Blocking LLMs from your website cuts you off from next-generation search

Why blocking LLMs from your website is dumb John Wang 2 min read · 1 hour ago 1 hour ago -- Listen Share

Perplexity was recently accused of scraping sites that had explicitly disallowed LLM crawlers in their robots.txt files. In the wake of that revelation, a wave of how-to guides for blocking large-language-model scraping has surfaced [0]. They’re generally highly vitriolic, with people opposing this on both moral grounds (“AI is stealing your content”) as well as displaying a general distaste for AI.

But how many of you wouldn’t hook up your website to Google?

I know one of the primary reasons that I do anything online is to provide an outlet for someone else to see it. If I didn’t want someone else to see it, I’d write it down on my notebook, not on the public web.

LLMs are the next generation’s search layer. They’re already generating massive amounts of pipeline for the companies and websites that have gotten good at getting their content displayed in LLMs. Combine that with the fact that most LLMs have an agentic web-search component that will actively generate links, and you have a massive funnel of potential readers for your content.

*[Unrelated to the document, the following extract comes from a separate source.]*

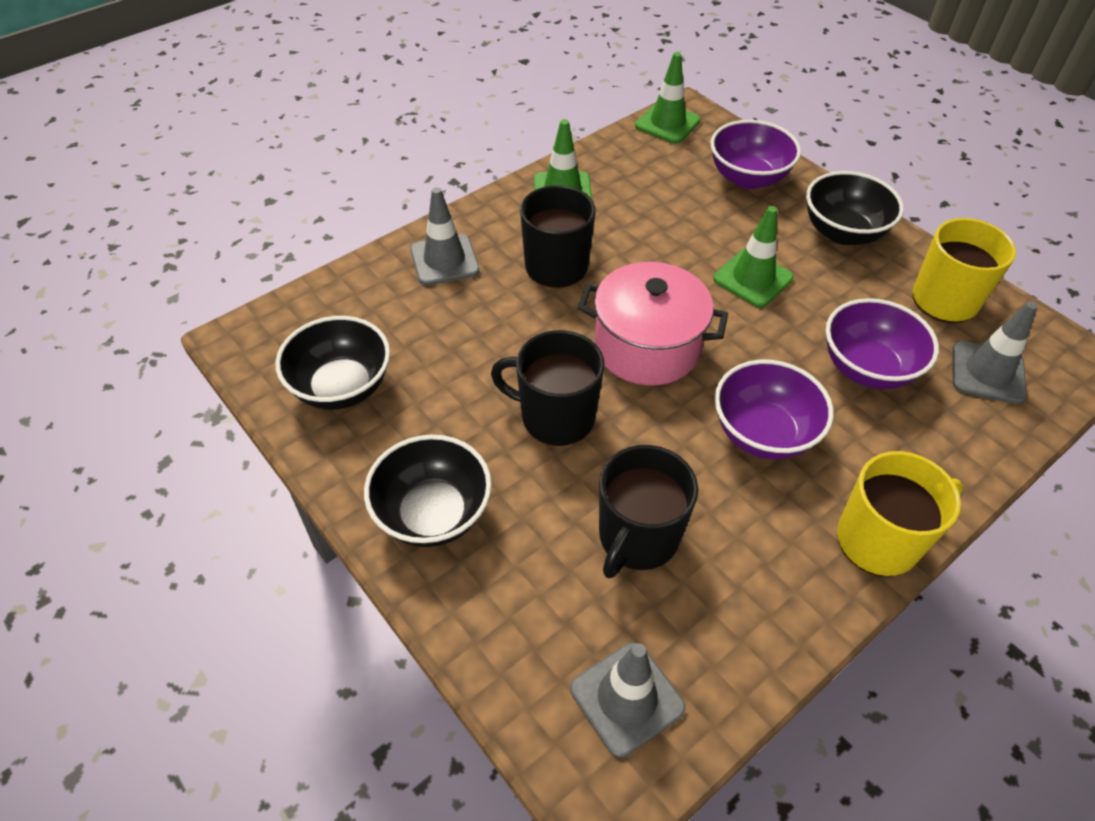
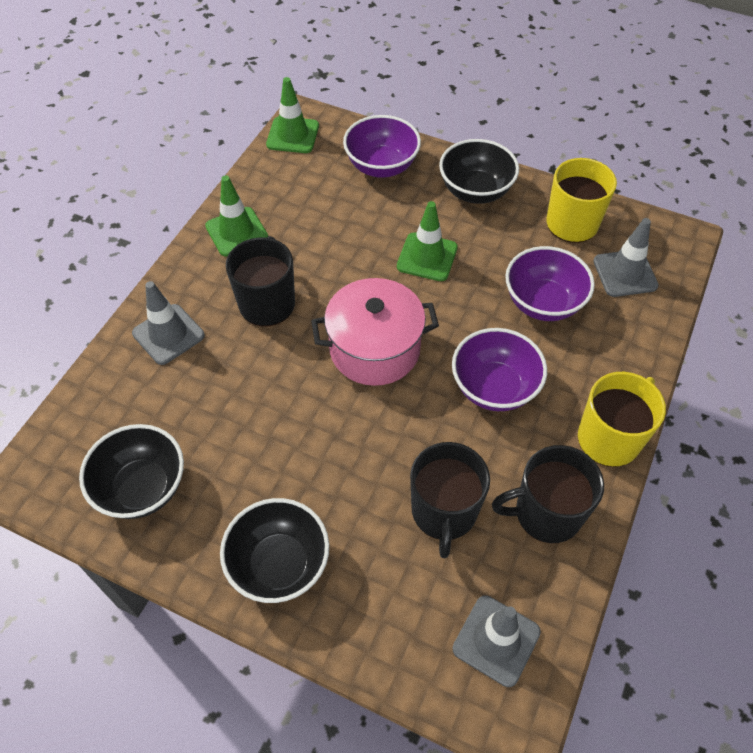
camera: 25 degrees left, 5 degrees up
black mug [491,330,605,446] -> black mug moved to [492,445,604,543]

Blocking that pipeline may feel righteous, but it also cuts you off from the fastest-growing distribution channel on the web.

Just like any technology, using LLMs correctly harnesses a ton of power, and completely trying to block the technology is generally a bad idea. I think the upside goes to creators who adapt, not those who hide.

Providing high quality content that LLMs will actually cite is the new game in town.